Parallel dazu kündigte Vonovia, mit rund 130.000 Wohnungen einer der größten Vermieter Deutschlands, ebenfalls am Dienstag Mieterhöhungen an. Wibke Werner, Geschäftsführerin des Berliner Mietervereins, begrüßte, dass der Konzern „Mieterhöhungen im Zuge des neuen Berliner Mietspiegels auf durchschnittlich 4,8 Prozent begrenzen und damit unterhalb der Entwicklung im Mietspiegel bleiben will“. Allerdings kritisierte sie die bisherige Praxis: „In der Vergangenheit hatte sich Vonovia in Hunderten von Mieterhöhungen auf erfundene Wohnwertmerkmale berufen, die nicht in der Orientierungshilfe zur Spanneneinordnung abgebildet waren. Zahlreiche Mieterinnen hatten aus Angst vor Konsequenzen für ihr Mietverhältnis diesen unzulässigen Mieterhöhungen zugestimmt, sodass viele von ihnen heute zu hohe Mieten zahlen.

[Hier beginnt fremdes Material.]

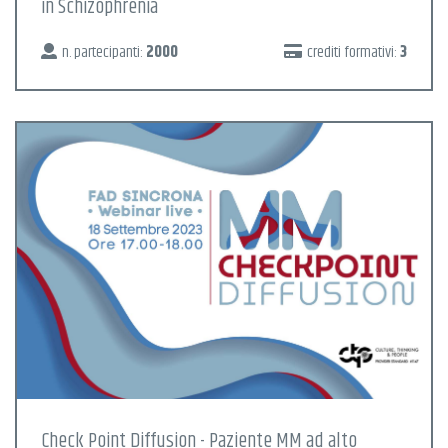
in Schizophrenia
n. partecipanti:
2000
crediti formativi:
3
Check Point Diffusion - Paziente MM ad alto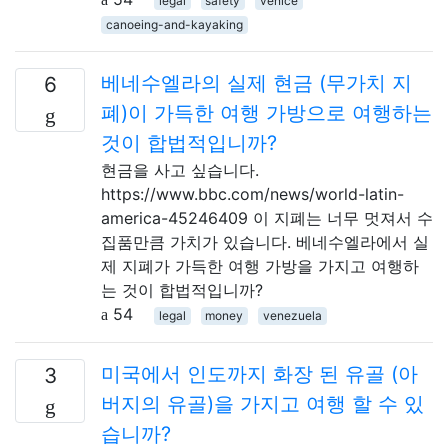
legal
safety
venice
canoeing-and-kayaking
베네수엘라의 실제 현금 (무가치 지
6
폐)이 가득한 여행 가방으로 여행하는
것이 합법적입니까?
현금을 사고 싶습니다.
https://www.bbc.com/news/world-latin-
america-45246409 이 지폐는 너무 멋져서 수
집품만큼 가치가 있습니다. 베네수엘라에서 실
제 지폐가 가득한 여행 가방을 가지고 여행하
는 것이 합법적입니까?
54
legal
money
venezuela
미국에서 인도까지 화장 된 유골 (아
3
버지의 유골)을 가지고 여행 할 수 있
습니까?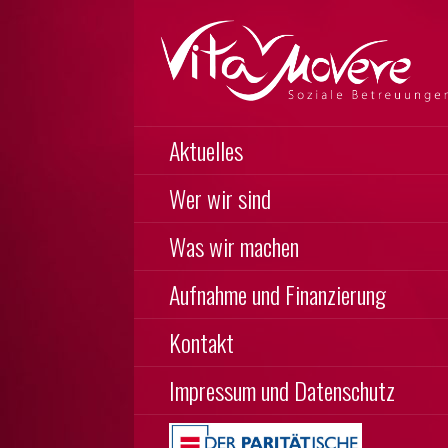
Zum
Inhalt
springen
Soziale Betreuungen
VITA MOVERE
Aktuelles
Wer wir sind
Was wir machen
Aufnahme und Finanzierung
Kontakt
Impressum und Datenschutz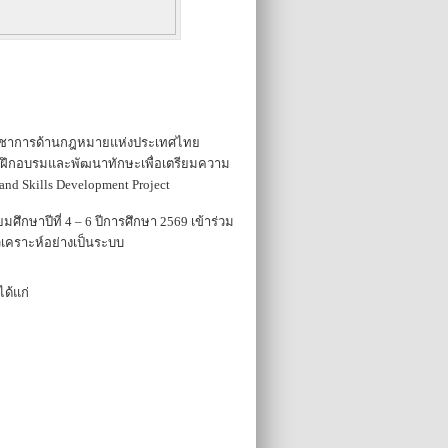
ฝึกอบรมและพัฒนาทักษะเพื่อเตรียมความ
nd Skills Development Project
ิเคราะห์อย่างเป็นระบบ
ด้แก่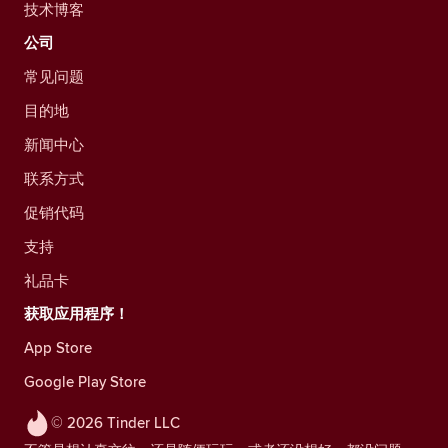
技术博客
公司
常见问题
目的地
新闻中心
联系方式
促销代码
支持
礼品卡
获取应用程序！
App Store
Google Play Store
© 2026 Tinder LLC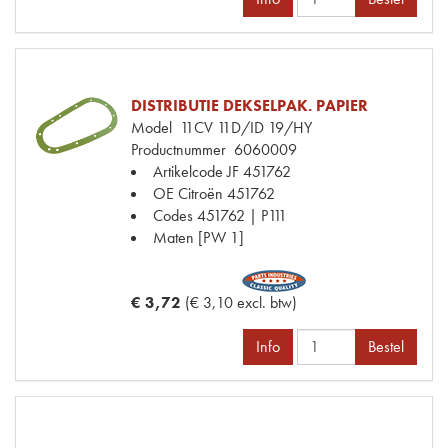
DISTRIBUTIE DEKSELPAK. PAPIER
Model
11CV 11D/ID 19/HY
Productnummer
6060009
Artikelcode JF
451762
OE Citroën
451762
Codes
451762 | P111
Maten
[PW 1]
€ 3,72
(€ 3,10 excl. btw)
Info
Bestel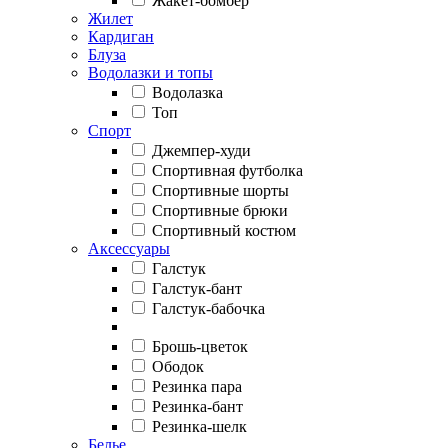
Жакет-бомбер
Жилет
Кардиган
Блуза
Водолазки и топы
Водолазка
Топ
Спорт
Джемпер-худи
Спортивная футболка
Спортивные шорты
Спортивные брюки
Спортивный костюм
Аксессуары
Галстук
Галстук-бант
Галстук-бабочка
Брошь-цветок
Ободок
Резинка пара
Резинка-бант
Резинка-шелк
Белье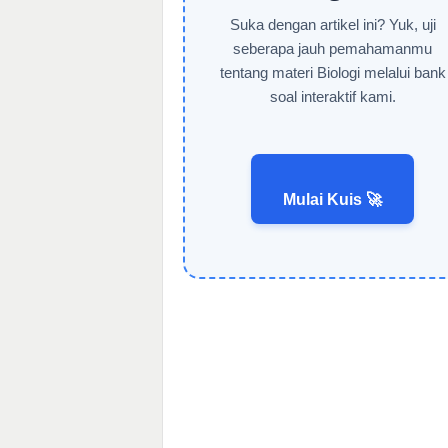
Suka dengan artikel ini? Yuk, uji
seberapa jauh pemahamanmu
tentang materi Biologi melalui bank
soal interaktif kami.
Mulai Kuis 🚀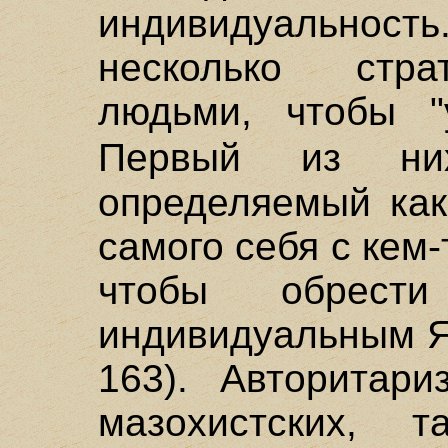
индивидуально
несколько стра
людьми, чтобы "
Первый из 
определяемый как
самого себя с кем
чтобы обрести
индивидуальным Я"
163). Авторитари
мазохистских, 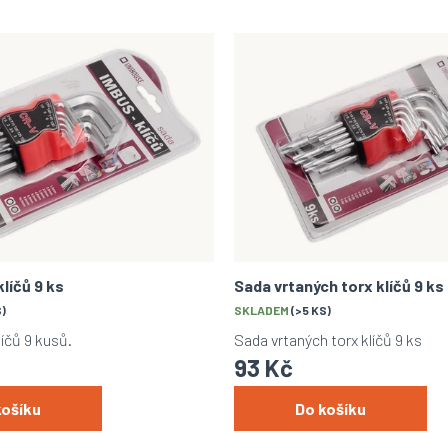
líčů 9 ks
Sada vrtaných torx klíčů 9 ks
S)
SKLADEM
(>5 KS)
íčů 9 kusů.
Sada vrtaných torx klíčů 9 ks
93 Kč
košíku
Do košíku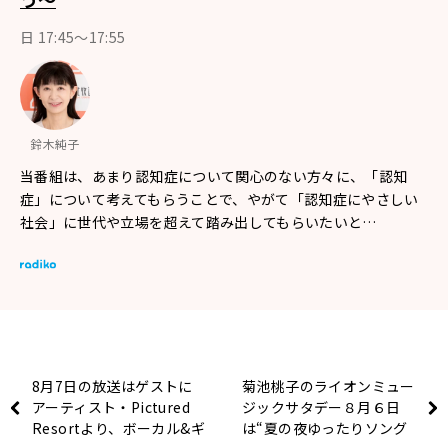
日 17:45～17:55
鈴木純子
当番組は、あまり認知症について関心のない方々に、「認知
症」について考えてもらうことで、やがて「認知症にやさしい
社会」に世代や立場を超えて踏み出してもらいたいと…
8月7日の放送はゲストに
菊池桃子のライオンミュー
アーティスト・Pictured
ジックサタデー８月６日
Resortより、ボーカル&ギ
は“夏の夜ゆったりソング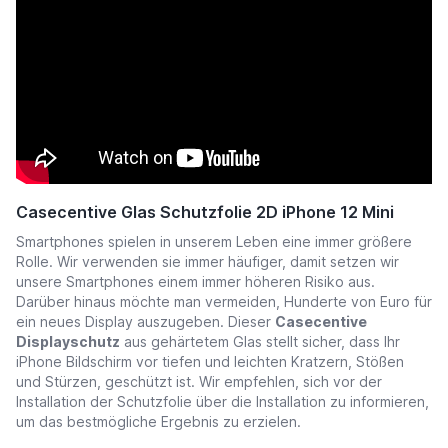
Casecentive Glas Schutzfolie 2D iPhone 12 Mini
Smartphones spielen in unserem Leben eine immer größere
Rolle. Wir verwenden sie immer häufiger, damit setzen wir
unsere Smartphones einem immer höheren Risiko aus.
Darüber hinaus möchte man vermeiden, Hunderte von Euro für
ein neues Display auszugeben. Dieser
Casecentive
Displayschutz
aus gehärtetem Glas stellt sicher, dass Ihr
iPhone Bildschirm vor tiefen und leichten Kratzern, Stößen
und Stürzen, geschützt ist. Wir empfehlen, sich vor der
Installation der Schutzfolie über die Installation zu informieren,
um das bestmögliche Ergebnis zu erzielen.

Trotz Ankündigungen in der Presse wurden diese Mieterhöhungen am Ende zumindest nicht flächendeckend zurückgenommen, sodass das Versprechen von Vonovia zu mehr Verlässlichkeit und Transparenz auf Misstrauen stößt.“

Linke macht Mieten zum Wahlkampfthema

Das Thema überhöhter Mieten betrifft viele in der wachsenden Mieterstadt Berlin. Die Linke hat es bereits zum Hauptthema ihres Wahlkampfes gemacht und kündigte an, bei einer Regierungsbeteiligung die Vergesellschaftung großer Vermieter mit mehr als 3000 Wohnungen durchzusetzen.